У окна она вся стояла, лицом к нам, но свет окна слепил и мы ее плохо видели, застылую, силуэт один. Она нас боялась, она локтями прижималась к окну, всей собой, к стеклам, готовая вдавиться в них, зазвенев, оставив по себе сквозняк, поднимет он вон тот листок с ковра, покрутит по опустевшей комнате. Дима повалился на пол и пополз к ней.

— Песню, одну только песню! — ревел Дима и полз, терзая нежный ковер.

Вздохнули у окна.

— Что вам угодно? — красиво проплыл голос.

И вспомнил! Где я ее видел! Только что! Да по телевизору-то!

— Песню! Песню! — ревел Дима.

А я крикнул:

— Можно включить свет?! Извините, пожалуйста!

Тогда она поверила нам окончательно, она отлепилась от стекла и воздуха, проплыла, шурша, мимо нас, духами ударила, она щелкнула выключателем, и стало светло в богатой гостиной.

Дима лежал на ковре, я смотрел на Диму и краем глаза видел узкие ножки, босиком на пушистом ковре. Дальше я не смел. Я потыкал Диму ногой, он зашевелился, но не поднялся, я сказал, глядя на Диму, и только немного — на розовые пальцы ног:

— Извините нас, по-о-о…

— Песню, песню, — захрипел внизу Дима.

Она засмеялась красиво, прохладной лаской рассеянной нас обдала, чтоб нам стало грустно от рассеянной, ровной ко всем, она пошла к роялю, откинула крышку, потрогала быстренько клавиши. Клавиши ей отозвались, расплакались вразнобой. Как детсад. Тогда я поднял глаза. Тонкая, сидела она у рояля. Слабые локоны затылка, шейка высокая, тонкие плечи. Трогала клавиши, как новичок.

— И какую вам угодно песню? — спросила она через плечо.

— Э-э-э… — сказал я. — …если я-а-а тебя-а-а… — и я замолк. Но она поняла.
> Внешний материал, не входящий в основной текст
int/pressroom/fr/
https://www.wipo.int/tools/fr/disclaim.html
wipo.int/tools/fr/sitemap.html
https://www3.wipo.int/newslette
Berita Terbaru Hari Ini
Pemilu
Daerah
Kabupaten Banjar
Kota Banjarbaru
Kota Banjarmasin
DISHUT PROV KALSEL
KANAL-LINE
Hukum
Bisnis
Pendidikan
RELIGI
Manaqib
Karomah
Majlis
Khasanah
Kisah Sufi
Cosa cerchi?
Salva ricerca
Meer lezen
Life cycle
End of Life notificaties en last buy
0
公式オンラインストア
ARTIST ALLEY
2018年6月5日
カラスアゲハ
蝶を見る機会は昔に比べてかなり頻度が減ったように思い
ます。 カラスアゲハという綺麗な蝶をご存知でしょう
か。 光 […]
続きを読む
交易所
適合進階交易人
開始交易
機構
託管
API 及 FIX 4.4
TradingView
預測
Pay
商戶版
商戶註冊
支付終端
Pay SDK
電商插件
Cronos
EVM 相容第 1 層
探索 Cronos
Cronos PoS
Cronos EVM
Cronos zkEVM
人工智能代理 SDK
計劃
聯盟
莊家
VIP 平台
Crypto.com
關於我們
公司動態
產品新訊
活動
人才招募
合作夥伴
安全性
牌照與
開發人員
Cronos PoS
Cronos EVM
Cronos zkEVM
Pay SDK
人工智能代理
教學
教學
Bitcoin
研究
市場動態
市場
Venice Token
Она мило покивала моему заиканию, Диминым стонам в гуще ковра, она воскликнула:

— Нет! Я спою вам веселую песню. Потому что вы молоды. Сама молодость ко мне постучала сегодня!

И Дима вскочил, а я попятился, запнулся о край дивана и сел. Она крутанулась на табурете, голубое на ней полетело — вольное, длинное.

А она пробежалась — вверх-вниз — бурливо по клавишам, вскочила, побила рукой по роялю ритмично и запела нам улыбчивым голосом:

— Доли пап лоли пап о лоли лоли лоли! Доли пап лоли пап туду-ду-ду-ю!

Дима стал притопывать в такт, подергивать телом — песня была энергичная.

Она кружилась и прыгала в своем голубом, овевавшем ее всю. Перламутровый педикюр выныривал из белого меха ковра, розовые косточки щиколоток. Мы хлопали, она смеялась. Она вдоволь кружилась, дурачась, выгибаясь, расшалившись совсем, загорелась. Пела песни.

Мне стало даже нравиться. Я подумал, мы посидим и пойдем себе. Я даже приободрился и стал качать ногой, участвовать. Потихоньку оглядываться. Красиво, богато кругом. Как богатство все-таки успокаивает, отвлекает от неожиданных мыслей. Я подумал — чего я в дверях-то? не понял я! Я подумал, что мы еще придем в гости и даже подружимся и, кто знает, кто знает, может быть, у Димы и будет шанс? Жизнь такая капризная, такая дурочка на самом-то деле, у ней слабые кудри на затылке, она скачет и поет без причины, возьмет и выкинет номер! А сейчас певица эта допоет и мы пойдем себе, пошлепаем потихоньку, побредем, купим пива, захлебнемся мечтаниями.